§ **Selected excerpt**:
▼▼▼

[Fpga-synth] Terminology Question
Scott Gravenhorst
music.maker at gte.net
Thu Jun 7 18:53:28 CEST 2007
"The making of synthesizers in FPGAs." wrote:
>Scott Gravenhorst wrote:
>>
>> 1) Why is this called "pipelining"? I'm interested in a historical
>> perspective if there is one.
>>
>> 2) I see WebPACK telling me that the "performance of muliplier XYZ can be
>> improved by using pipelining". However, I don't understand what is meant
>> by "improved performance" when if the multipliers are strung together, the
>> result can actually be available sooner than if the multipliers are all
>> cascaded through pipelining.
>
>Pipelining is used on combinatorial paths with large delay to cut up the
>delay into a few (or many) shorter delays. This allows the overall
>through-put to increase.

▲▲▲

§ **Entries shown**:
▼▼▼

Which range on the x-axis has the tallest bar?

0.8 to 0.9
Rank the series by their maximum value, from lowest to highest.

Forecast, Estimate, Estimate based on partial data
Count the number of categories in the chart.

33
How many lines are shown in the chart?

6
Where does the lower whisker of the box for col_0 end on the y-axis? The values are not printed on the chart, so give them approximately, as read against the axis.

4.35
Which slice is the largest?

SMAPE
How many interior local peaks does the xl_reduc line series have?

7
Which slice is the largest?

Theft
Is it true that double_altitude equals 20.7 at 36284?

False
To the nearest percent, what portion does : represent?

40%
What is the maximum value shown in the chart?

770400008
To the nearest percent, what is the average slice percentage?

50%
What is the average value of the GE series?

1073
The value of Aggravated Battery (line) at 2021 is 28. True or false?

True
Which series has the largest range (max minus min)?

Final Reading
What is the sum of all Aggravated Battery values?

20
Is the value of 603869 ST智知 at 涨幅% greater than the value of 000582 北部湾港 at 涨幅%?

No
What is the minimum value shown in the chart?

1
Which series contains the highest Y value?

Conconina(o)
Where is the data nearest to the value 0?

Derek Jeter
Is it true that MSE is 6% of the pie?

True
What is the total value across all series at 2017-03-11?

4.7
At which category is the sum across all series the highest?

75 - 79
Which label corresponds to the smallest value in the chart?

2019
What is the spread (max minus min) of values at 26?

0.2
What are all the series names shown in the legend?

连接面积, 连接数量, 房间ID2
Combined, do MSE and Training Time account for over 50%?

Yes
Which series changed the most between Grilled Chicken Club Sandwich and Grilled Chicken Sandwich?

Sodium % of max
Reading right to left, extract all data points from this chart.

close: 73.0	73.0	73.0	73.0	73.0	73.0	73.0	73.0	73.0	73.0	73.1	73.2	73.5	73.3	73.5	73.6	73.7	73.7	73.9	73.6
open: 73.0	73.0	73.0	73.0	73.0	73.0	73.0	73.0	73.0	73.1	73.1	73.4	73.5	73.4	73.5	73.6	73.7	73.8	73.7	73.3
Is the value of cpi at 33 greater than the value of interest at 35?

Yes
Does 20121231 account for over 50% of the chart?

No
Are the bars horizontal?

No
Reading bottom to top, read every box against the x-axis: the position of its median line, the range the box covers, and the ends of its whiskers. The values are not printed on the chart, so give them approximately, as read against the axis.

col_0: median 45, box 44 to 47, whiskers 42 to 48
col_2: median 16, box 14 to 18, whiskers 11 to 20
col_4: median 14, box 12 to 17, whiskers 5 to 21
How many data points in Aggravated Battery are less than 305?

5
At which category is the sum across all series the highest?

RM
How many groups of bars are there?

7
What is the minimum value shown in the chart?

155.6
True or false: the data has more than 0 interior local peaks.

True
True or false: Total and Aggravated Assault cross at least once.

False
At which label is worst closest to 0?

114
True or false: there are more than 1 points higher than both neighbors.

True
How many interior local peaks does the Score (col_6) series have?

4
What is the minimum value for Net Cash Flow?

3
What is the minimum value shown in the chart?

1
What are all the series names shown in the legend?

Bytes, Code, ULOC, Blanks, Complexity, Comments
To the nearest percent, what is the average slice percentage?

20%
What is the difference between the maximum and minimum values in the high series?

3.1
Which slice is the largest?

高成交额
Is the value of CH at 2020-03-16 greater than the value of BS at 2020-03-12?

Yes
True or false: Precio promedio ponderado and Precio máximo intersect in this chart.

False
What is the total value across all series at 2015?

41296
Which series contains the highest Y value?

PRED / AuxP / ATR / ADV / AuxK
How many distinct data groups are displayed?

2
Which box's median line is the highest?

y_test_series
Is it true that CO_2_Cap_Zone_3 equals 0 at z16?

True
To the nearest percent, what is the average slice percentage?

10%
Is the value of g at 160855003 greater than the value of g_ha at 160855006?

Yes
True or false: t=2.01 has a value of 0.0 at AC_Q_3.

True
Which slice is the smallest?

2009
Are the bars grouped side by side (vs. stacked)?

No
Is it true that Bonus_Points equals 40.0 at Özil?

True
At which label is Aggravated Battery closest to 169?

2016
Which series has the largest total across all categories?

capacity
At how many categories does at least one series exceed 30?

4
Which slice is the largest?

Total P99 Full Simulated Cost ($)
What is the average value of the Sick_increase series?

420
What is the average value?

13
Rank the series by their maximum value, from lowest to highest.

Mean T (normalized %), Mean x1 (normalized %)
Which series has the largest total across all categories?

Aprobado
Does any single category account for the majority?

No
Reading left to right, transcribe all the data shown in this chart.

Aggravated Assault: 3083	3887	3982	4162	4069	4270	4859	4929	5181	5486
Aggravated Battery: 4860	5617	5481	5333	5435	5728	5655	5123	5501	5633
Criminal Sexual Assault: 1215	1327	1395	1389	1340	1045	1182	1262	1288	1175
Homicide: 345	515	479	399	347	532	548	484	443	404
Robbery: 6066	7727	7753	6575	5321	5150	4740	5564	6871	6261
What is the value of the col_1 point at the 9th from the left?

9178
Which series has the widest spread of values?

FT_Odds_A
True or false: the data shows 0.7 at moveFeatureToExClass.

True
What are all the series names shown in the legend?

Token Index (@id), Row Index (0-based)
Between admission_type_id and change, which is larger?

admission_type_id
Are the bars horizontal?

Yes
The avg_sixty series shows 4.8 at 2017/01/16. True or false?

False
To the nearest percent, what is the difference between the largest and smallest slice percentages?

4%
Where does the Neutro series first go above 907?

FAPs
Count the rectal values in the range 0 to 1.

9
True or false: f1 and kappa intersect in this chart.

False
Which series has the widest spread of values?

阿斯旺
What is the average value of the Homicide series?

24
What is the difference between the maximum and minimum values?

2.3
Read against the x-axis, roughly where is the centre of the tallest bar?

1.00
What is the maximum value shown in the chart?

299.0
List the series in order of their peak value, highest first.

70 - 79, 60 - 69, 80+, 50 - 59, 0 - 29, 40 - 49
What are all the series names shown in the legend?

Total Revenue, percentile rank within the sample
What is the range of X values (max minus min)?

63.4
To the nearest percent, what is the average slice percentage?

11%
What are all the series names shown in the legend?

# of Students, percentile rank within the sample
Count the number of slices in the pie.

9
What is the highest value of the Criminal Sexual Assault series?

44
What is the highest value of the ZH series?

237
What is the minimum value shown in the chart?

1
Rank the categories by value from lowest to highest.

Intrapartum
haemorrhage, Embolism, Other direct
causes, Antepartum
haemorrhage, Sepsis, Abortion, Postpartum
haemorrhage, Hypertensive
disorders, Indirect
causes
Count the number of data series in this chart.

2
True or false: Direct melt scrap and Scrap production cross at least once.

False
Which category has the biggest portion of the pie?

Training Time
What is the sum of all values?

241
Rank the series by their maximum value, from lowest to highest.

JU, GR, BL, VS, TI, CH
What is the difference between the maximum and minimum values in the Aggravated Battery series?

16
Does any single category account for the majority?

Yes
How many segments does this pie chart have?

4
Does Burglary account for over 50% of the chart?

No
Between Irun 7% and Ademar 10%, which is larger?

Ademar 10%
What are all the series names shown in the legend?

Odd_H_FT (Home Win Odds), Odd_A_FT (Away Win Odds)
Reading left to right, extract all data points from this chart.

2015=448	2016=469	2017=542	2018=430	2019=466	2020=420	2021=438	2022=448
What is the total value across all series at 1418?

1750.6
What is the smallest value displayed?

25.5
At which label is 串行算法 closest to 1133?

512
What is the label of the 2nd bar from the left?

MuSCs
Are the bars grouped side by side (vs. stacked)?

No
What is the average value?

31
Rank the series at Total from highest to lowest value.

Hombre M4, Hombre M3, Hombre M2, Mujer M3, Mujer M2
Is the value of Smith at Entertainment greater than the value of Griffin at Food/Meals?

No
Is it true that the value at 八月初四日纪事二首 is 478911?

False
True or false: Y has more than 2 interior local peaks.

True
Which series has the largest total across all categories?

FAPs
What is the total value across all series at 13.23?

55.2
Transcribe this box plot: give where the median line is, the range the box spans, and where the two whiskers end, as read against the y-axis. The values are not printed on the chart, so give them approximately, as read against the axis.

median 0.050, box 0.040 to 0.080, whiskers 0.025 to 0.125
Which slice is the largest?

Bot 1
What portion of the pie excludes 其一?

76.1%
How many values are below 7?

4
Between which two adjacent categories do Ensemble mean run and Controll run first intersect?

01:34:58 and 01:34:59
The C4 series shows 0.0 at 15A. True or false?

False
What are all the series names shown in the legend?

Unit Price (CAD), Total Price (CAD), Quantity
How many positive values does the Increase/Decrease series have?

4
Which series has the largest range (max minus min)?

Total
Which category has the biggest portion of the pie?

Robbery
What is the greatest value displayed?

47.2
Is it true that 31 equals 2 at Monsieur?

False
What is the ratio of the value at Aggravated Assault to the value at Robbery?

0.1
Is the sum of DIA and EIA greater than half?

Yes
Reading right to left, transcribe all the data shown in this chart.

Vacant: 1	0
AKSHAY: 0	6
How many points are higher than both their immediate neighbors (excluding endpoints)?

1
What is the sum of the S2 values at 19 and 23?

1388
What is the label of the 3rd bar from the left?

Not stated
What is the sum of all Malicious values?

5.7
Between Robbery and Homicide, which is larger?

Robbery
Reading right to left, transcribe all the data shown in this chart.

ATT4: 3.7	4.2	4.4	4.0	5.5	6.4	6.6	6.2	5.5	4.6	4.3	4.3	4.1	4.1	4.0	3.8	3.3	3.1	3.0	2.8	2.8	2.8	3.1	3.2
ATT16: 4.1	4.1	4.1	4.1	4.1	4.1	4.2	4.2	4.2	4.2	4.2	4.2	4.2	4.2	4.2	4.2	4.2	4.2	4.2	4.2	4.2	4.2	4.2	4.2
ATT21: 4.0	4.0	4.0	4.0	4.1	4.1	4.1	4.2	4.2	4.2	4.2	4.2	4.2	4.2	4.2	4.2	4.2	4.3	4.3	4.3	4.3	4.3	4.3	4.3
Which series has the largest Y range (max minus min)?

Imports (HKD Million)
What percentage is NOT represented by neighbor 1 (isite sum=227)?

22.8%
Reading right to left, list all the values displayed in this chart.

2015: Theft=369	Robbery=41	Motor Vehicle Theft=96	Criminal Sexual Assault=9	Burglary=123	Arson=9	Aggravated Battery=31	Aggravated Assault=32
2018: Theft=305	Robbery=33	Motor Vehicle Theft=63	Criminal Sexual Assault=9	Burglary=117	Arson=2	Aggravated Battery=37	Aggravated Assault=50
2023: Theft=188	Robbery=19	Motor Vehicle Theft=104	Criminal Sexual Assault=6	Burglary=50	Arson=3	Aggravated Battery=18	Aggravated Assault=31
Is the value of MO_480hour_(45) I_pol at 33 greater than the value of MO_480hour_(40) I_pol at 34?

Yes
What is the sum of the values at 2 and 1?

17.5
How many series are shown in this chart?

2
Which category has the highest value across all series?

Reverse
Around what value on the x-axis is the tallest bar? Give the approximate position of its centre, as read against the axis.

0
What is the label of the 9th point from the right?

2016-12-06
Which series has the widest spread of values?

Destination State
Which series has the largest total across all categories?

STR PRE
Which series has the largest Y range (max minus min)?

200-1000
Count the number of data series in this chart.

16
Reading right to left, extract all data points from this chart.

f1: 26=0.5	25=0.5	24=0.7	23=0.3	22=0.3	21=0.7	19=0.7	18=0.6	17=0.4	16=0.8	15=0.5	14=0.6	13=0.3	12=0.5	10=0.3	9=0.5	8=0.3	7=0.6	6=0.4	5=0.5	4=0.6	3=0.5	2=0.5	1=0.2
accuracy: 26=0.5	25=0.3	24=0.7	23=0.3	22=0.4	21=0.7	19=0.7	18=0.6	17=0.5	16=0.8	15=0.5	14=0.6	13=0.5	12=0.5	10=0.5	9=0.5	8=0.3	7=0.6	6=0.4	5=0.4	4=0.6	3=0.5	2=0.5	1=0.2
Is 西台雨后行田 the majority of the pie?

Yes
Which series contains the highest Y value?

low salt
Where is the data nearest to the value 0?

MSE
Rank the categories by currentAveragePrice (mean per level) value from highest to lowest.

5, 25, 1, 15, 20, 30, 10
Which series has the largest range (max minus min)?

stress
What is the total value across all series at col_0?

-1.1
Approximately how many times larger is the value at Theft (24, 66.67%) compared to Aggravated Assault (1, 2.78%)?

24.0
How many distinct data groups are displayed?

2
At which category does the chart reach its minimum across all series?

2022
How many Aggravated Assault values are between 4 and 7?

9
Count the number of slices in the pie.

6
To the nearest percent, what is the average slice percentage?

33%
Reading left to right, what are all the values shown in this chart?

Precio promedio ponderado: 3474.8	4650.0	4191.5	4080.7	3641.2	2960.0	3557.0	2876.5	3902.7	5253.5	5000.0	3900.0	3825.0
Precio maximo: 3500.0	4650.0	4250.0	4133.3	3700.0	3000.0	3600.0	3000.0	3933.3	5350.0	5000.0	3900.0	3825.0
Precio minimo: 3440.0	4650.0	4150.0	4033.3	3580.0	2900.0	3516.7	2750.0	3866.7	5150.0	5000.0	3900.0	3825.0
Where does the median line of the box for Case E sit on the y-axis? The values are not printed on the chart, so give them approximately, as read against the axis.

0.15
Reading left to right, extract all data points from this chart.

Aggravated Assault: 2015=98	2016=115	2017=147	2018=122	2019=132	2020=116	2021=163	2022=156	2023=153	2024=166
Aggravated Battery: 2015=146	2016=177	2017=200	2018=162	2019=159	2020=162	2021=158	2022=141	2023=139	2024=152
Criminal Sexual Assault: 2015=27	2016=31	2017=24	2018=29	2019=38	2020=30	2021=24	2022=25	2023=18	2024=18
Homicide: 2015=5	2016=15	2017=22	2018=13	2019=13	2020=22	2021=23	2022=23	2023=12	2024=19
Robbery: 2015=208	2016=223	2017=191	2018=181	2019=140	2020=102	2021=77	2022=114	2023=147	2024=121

▲▲▲

§ **What needs to be done**:
Answer these questions about the mailing-list post on pipelining, one per line:
1. What tool does the post say reports that a multiplier's performance can be improved by using pipelining?
2. According to the reply quoted in the post, on what kind of paths is pipelining used?
3. On what date was the post sent?

§ **Exercise answer**:
1. WebPACK
2. Combinatorial paths with large delay
3. Thursday, June 7, 2007